Tugas yang Dikerjakan
Ubah baris-baris mulai dari baris yang memuat "## Node-Red" sampai dengan baris yang memuat "## Données CO2" menjadi daftar bernomor, dengan kedua baris tersebut ikut disertakan. Baris kosong tidak dimasukkan.

Data yang Diberikan
• • •

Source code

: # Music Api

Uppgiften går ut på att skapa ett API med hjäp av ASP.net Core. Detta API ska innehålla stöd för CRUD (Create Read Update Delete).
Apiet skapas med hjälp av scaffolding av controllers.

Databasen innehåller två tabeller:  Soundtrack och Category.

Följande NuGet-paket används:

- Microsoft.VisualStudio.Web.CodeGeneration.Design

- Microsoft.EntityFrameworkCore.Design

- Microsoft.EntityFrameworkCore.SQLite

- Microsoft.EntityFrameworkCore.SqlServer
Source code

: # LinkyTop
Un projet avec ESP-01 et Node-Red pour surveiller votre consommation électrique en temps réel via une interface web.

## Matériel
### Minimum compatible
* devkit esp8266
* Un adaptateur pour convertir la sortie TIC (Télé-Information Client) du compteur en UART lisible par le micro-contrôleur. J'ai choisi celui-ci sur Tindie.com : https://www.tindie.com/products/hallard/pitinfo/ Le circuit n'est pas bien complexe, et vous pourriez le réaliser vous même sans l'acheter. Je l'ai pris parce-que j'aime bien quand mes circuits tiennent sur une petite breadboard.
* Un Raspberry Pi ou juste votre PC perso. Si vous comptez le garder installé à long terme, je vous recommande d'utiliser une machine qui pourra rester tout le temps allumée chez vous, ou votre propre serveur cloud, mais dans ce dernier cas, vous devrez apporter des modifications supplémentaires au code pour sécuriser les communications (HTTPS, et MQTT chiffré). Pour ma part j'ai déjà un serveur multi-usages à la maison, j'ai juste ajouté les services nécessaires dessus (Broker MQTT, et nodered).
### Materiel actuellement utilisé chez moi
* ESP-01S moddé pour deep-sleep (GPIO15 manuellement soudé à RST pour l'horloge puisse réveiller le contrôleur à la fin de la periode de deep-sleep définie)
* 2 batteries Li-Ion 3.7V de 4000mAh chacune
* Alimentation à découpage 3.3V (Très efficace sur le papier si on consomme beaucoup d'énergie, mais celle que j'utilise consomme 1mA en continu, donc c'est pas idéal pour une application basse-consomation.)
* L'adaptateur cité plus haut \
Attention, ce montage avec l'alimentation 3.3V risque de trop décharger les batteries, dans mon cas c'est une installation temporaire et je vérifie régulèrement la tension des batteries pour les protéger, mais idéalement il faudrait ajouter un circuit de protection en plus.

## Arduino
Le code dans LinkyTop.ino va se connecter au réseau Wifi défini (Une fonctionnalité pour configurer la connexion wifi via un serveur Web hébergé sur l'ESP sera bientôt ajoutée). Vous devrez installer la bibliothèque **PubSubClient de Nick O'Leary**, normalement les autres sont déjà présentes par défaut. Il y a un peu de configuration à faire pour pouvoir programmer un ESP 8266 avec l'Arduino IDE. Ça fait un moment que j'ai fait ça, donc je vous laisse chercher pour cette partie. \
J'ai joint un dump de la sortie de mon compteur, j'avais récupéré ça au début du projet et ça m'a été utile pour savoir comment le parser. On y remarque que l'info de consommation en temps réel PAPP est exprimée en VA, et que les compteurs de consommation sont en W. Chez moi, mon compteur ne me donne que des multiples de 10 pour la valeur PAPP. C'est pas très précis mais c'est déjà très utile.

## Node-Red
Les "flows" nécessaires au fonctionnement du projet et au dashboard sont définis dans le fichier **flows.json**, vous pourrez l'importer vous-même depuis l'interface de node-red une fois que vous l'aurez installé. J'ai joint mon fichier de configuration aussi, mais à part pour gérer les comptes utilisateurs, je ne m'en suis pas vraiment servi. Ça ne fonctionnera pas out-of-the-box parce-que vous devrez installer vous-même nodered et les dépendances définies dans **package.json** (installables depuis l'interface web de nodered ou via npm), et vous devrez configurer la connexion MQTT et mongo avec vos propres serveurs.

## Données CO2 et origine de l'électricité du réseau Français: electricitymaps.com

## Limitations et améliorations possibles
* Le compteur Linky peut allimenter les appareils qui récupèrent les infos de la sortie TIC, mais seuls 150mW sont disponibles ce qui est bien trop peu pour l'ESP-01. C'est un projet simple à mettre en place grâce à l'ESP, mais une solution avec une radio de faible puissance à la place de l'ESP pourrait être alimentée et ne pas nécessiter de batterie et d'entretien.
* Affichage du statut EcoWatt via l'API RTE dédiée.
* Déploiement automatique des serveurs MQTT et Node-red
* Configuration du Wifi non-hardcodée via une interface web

• • •

Jawaban Tugas
1. ## Node-Red
2. Les "flows" nécessaires au fonctionnement du projet et au dashboard sont définis dans le fichier **flows.json**, vous pourrez l'importer vous-même depuis l'interface de node-red une fois que vous l'aurez installé. J'ai joint mon fichier de configuration aussi, mais à part pour gérer les comptes utilisateurs, je ne m'en suis pas vraiment servi. Ça ne fonctionnera pas out-of-the-box parce-que vous devrez installer vous-même nodered et les dépendances définies dans **package.json** (installables depuis l'interface web de nodered ou via npm), et vous devrez configurer la connexion MQTT et mongo avec vos propres serveurs.
3. ## Données CO2 et origine de l'électricité du réseau Français: electricitymaps.com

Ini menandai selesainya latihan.